Наконец в первых числах июня сильный ветер с юга сорвал черёмуховый цвет. Пошёл тёплый дождь. И началось лето.
Однажды солнечным летним днём они с Марьей обедали у открытого окна за столом на белой скатерти из бабушкиного приданого, слишком неподражаемой, приметной, с вышитым вензелем «МБ», видимо, поэтому воры не позарились на неё.
Открытая створка окна поскрипывала и постукивала. Марлевая рамка парусила от ветерка. За окном шелестела полным листом черёмуха.
Духовитый борщ Боев хлебал размеренно, неспешно и краем глаза читал книгу. А Марья то и дело вскакивала, металась между печкой и столом, ела на ходу, размачивала в тарелке засохшие корочки и горбушки.
– Вот, Марья, слушай, что Бунин про тебя написал, – пережёвывая, комкая слова, сказал Боев. – Слушай: «Она была доброй, как большинство легкомысленных женщин».
– А что, тяжеломысленные лучше? – живо нашлась Марья.
Боев оставил чтение. Долго молча хлебал, прежде чем опять заговорил:
– Ну хорошо! А теперь классический вопрос: что такое любовь, Марья? Минута на размышление!
Слегка даже обиженная простотой задачки, она выпалила:
– Это когда долго и счастливо живёшь с одним человеком.
Некоторое время Боев опять ел молча. Весёлый дух в нём распалялся сильнее.

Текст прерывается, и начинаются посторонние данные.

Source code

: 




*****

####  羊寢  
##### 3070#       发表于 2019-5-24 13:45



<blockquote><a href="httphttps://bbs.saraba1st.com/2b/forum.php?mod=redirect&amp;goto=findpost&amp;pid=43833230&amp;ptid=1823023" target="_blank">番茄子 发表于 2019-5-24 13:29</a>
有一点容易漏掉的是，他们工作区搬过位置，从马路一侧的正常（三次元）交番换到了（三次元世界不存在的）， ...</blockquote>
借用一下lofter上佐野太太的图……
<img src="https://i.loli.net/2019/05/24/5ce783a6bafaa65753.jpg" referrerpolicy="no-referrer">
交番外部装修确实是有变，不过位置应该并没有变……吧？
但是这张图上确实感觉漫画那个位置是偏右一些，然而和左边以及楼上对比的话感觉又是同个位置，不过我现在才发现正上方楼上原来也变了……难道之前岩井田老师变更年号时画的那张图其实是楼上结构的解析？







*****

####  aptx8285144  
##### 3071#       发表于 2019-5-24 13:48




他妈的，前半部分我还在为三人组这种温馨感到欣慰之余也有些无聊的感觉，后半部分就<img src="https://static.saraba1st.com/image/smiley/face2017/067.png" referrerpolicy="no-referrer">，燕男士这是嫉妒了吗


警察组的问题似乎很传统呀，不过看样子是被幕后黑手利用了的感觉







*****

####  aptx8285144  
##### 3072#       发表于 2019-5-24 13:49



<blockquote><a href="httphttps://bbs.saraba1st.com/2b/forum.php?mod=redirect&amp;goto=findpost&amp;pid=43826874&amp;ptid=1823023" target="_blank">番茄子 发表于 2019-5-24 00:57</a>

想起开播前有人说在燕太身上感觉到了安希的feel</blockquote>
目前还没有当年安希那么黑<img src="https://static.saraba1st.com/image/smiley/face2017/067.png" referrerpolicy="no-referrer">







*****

Он отодвинул пустую тарелку и сказал:
– Марья, а вот, говорят, человек от обезьяны произошёл…
– Фу, как противно! – брезгливо скривившись, ответствовала она. – Я бы согласилась только от дельфина!
На черёмухе запела какая-то новая птаха. Только по голосам Боев различал птиц.
А с виду все они были похожи для него на воробьёв. Он стал вслушиваться в напев, прикидывая, как бы его приспособить в песню. Глубоко задумался.
И потом медленно, негромко выговорил, удивляясь тому, что получалось:
– Хм! У меня такое чувство, Марья, будто эта самая любовь както незаметно вкралась между нами.
– Это хорошо!
– Ты так думаешь?
– Тут и думать нечего. Хорошо – и всё!
Она умело сдерживала сотрясавшую её радость. Даже покраснеть себе не позволила.